Conversely, the same animal can be developed into a much more excitable, less quiet and less steady dog if training techniques are used that--intentionally or not--tend to hype up, or excite, a dog.
Case in point, an American retriever owner typically buys a puppy, brings it home and calls to his family and/or neighbors to show them his new dog. In this session, he is likely to throw a tennis ball or similar object. When the puppy chases after the ball, and in some form or another returns it, everyone--particularly the owner--is pleased. And the tennis ball is thrown again and again.

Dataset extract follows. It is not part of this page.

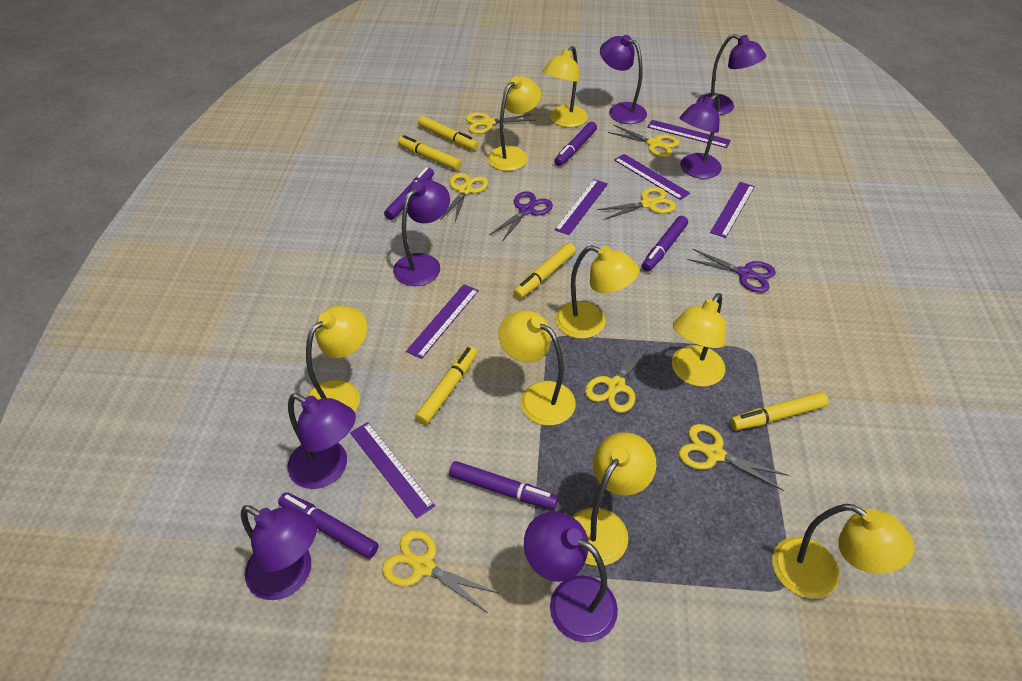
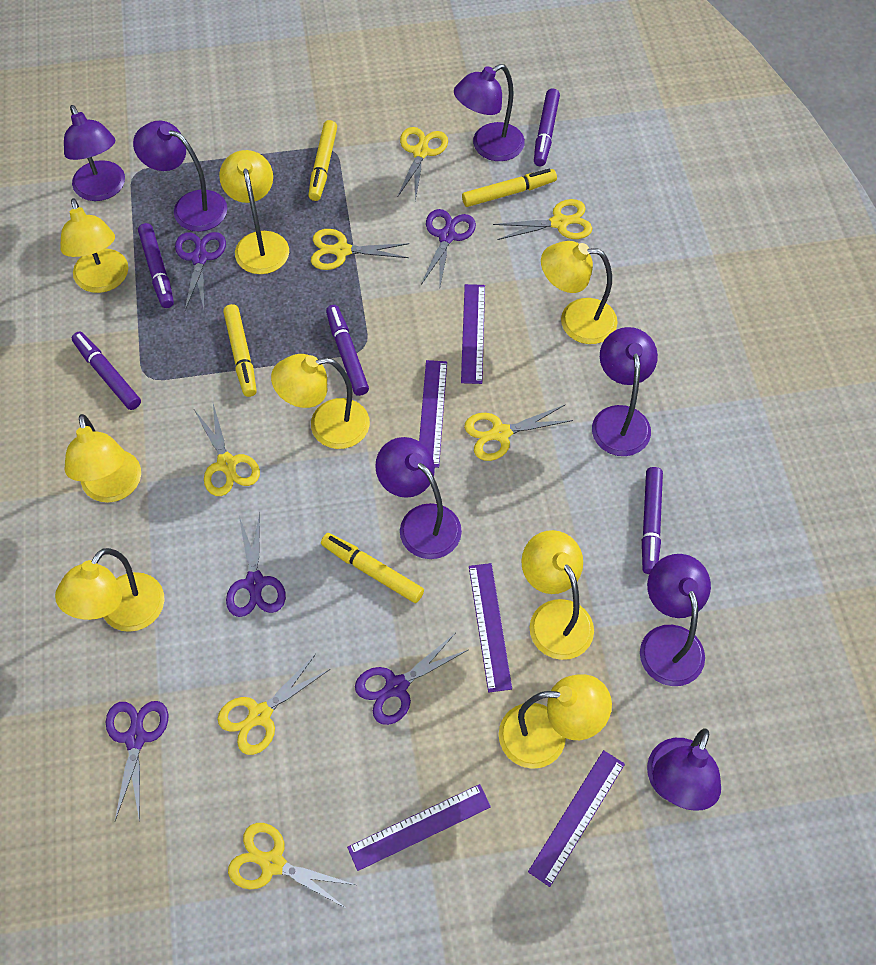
purple ruler: 6 -> 5
purple scissors: 2 -> 5
yellow marker: 5 -> 4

The British, on the other hand, realizing they have purchased a well-bred retriever that will, therefore, retrieve, do not emphasize retrieving qualities of a new puppy. Instead, they stress obedience when the puppy is young. Then, say at 10 months or older, when they seriously begin to throw dummies for a puppy, they begin with an animal that already knows how to sit, stay, lie down, come and heel.
Thus, a retrieving exercise might begin with a dog coming to heel and being told to stay. Then, say in the event that the handler will throw a total of 10 dummies, the handler throws a dummy. The expectation is that the dog will stay when the dummy is thrown. To reinforce this, if necessary, the handler might keep a lead around the dog's neck.
After the dummy is thrown, the handler again tells the dog to stay. Then the handler proceeds to pick up the dummy and return to the dog. This will be repeated, say, four times. Then, on the fifth dummy, provided the dog is sitting quietly, the dog will be sent for the retrieve. And so on, with the handler retrieving dummies 6, 7 and 8, before the dogs gets the ninth dummy, with the handler retrieving the final one thrown.
This exercise trains the dog from the outset that, just because something falls from the sky (or is thrown, as a dummy is), doesn't mean the dog is to leave the handler's side. Not until he is told, that is. Later, the handler might add a blank pistol, duck call and other aids to replicate an actual hunt, and to further tempt the dog.
Many other, similar exercises are used, each with the same goal: To aid in the development of a properly bred animal into a steady, quiet gundog that is both a joy to hunt over and highly efficient in the field.